ACTION ITEM: From the entries below, copy every line that holds the word "Doppelte".

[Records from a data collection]
════════════════
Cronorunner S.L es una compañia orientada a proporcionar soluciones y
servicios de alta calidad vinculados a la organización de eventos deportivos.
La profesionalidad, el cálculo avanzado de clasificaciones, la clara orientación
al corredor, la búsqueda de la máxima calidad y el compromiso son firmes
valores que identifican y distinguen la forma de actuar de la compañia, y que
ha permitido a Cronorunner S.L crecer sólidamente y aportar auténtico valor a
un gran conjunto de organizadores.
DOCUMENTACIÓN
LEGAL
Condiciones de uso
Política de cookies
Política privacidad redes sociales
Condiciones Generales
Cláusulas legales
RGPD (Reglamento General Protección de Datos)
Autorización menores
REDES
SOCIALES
════════════════
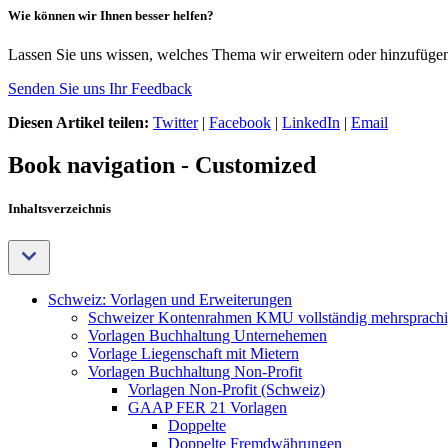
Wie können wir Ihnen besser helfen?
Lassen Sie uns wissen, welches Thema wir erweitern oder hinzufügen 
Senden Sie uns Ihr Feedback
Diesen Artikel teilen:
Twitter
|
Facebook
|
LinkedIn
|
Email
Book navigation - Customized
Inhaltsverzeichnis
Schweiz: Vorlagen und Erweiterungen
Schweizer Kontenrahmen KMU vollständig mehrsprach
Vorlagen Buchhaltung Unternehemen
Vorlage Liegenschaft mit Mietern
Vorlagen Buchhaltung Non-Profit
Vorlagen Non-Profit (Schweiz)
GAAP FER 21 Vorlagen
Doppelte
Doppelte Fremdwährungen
════════════════
RESULT OF THE EXERCISE:
Doppelte
Doppelte Fremdwährungen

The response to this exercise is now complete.